In Vancouver, making decisions about whether (or when) to sell your house can be overwhelming at the best of times. Contemplating those decisions in the context of a family law dispute can cause that overwhelm to tip into panic.
The good (or bad, depending on how you look at) news is that some of these choices are actually out of your hands, or at least simplified, if you’re going through a separation or divorce.
In this month’s post, we share some little-known family law-related facts that can have a big impact on the future of your family home post-divorce:
FACT #1: THE VALUE OF YOUR FAMILY HOME IS NOT FIXED UNTIL A COURT OR SETTLEMENT AGREEMENT DIVIDES YOUR FAMILY PROPERTY.
Before we explain, a brief refresher on how property is divided under BC’s Family Law Act (FLA) when spouses separate:
- Family property includes property that is owned by at least one spouse on the date of separation and that was not acquired by that spouse before the relationship began, and the increase in value of any property that was acquired before the relationship.

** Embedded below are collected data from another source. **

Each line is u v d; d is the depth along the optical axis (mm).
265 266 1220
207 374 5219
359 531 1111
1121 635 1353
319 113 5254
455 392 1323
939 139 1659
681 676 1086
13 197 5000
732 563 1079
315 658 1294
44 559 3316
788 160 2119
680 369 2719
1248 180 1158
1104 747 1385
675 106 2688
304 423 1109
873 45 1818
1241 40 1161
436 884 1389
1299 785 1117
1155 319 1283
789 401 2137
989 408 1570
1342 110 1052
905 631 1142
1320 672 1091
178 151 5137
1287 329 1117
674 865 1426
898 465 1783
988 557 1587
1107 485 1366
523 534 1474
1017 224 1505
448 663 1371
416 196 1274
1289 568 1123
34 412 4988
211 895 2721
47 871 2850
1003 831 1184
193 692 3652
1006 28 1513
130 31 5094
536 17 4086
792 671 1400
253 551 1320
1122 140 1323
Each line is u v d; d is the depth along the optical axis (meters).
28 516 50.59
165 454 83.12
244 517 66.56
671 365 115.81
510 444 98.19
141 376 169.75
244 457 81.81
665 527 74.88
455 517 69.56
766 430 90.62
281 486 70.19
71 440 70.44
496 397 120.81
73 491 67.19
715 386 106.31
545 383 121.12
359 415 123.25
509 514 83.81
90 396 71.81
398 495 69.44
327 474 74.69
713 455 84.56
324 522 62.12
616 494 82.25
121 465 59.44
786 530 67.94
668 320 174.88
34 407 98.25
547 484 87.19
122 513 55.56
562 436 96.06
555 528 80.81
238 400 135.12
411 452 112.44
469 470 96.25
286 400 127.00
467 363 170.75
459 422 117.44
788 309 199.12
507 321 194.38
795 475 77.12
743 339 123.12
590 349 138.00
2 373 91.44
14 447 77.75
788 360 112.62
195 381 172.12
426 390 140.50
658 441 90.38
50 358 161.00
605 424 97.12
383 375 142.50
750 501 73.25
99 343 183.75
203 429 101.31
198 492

- Absent an agreement or court order saying otherwise, on separation, each spouse has a right to an undivided half interest in all family property as a tenant in common.
So, even if your family home has only one spouse’s name on title, if the property was purchased after your relationship started, both of you are entitled to half of the home and that entitlement arises on the day you separate. (If your spouse bought the house before the relationship, you are still entitled to half of any increase in the house’s value since the relationship began.)
The value of your half interest, however, is not set until the date of your trial or the date that you and your ex settle your dispute out of court. (Contrary to the popular belief that the value is set on the date you separate.)
This means that if only one of you lives in and pays the mortgage on your former family home for a year following separation and the property’s value increases during that time due to market trends, the spouse who moved out is still entitled to half of the increase as of the valuation date.
As for how the property is valued, the FLA requires the use of fair market value (FMV), which is the amount a reasonable buyer would pay for the property in its current condition. Practically speaking, the FMV of a house is usually established by a formal appraisal done in anticipation of your trial or settlement.
If you and your ex are unable to settle your family law dispute without going to court, decisions about if or when one of you should buy out the other’s interest in your home or sell it all together will be subject not just to the housing market, but the pace of the justice system. Because you both have a ½ interest in the home, if one of you wishes to sell before your other issues are resolved through litigation, you must get your spouse to agree or ask a judge to order an interim sale before trial (which can be very hard to get, especially when your children are living in the home).
FACT #2: IF YOU NEED TO TAKE OUT A MORTGAGE FOLLOWING YOUR SEPARATION, A MORTGAGE BROKER WILL LIKELY REVIEW YOUR FAMILY LAW SETTLEMENT AGREEMENT OR COURT ORDER TO SEE IF YOU QUALIFY.
For many couples, especially those with children, ongoing financial support obligations are an expected outcome of separation or divorce. What may come as a surprise, however, is how such obligations can affect the future of their family home.
In recent years, it has been challenging enough for one ex-spouse to buy out the other’s interest in a Vancouver property given the housing market in this city. The introduction last fall of new Canada-wide mortgage “stress test” rules, which require borrowers to qualify at a much higher rate than the current average, has made it that much more difficult.
A spouse who plans to buy out their ex’s interest in the family home and will need a mortgage to do so could be thwarted by any ongoing obligations he or she has to pay child or spousal support. A mortgage broker will want to take a look at the couple’s final separation agreement (or court order) to see how much support is owed. Even if the payor spouse earns a decent income, the size and duration of any support payments will factor into whether he or she will qualify for a mortgage.
In the case of spousal support, separating spouses can structure how these amounts are paid to increase the payor spouse’s chances of qualifying for a mortgage. Specifically, they can agree that the payor spouse pay the full support amount in one lump sum so that he or she does not have an ongoing financial liability (which could theoretically interfere with his or her ability to pay their mortgage).
The same is not true for child support, which is nearly always paid periodically except in rare circumstances.
FACT #3: IF YOUR NAME IS NOT ON TITLE TO THE FAMILY HOME, YOU CAN PREVENT YOUR SPOUSE FROM SELLING WITHOUT YOUR KNOWLEDGE.
If your family law dispute is going to court, you can protect your interest in the family home through a certificate of pending litigation (CPL) which is registered against the title to the property. A CPL lets a potential buyer know that ownership of the home may change as a result of the litigation, which usually prevents the sale of the house.
But what if you’re not going to court, either because you plan to settle with your spouse another way, or because you haven’t even made a final decision yet whether to separate or divorce? The law provides protection in these situations as well through the Land (Spouse Protection) Act, which allows a spouse whose name is not on title to put a charge on the house that operates in the same way a CPL does.
Whether you’re separating, divorcing, or neither and whether you litigate, negotiate, mediate or otherwise settle your family property dispute, your interest in the family home is protected, even if your name is not on title.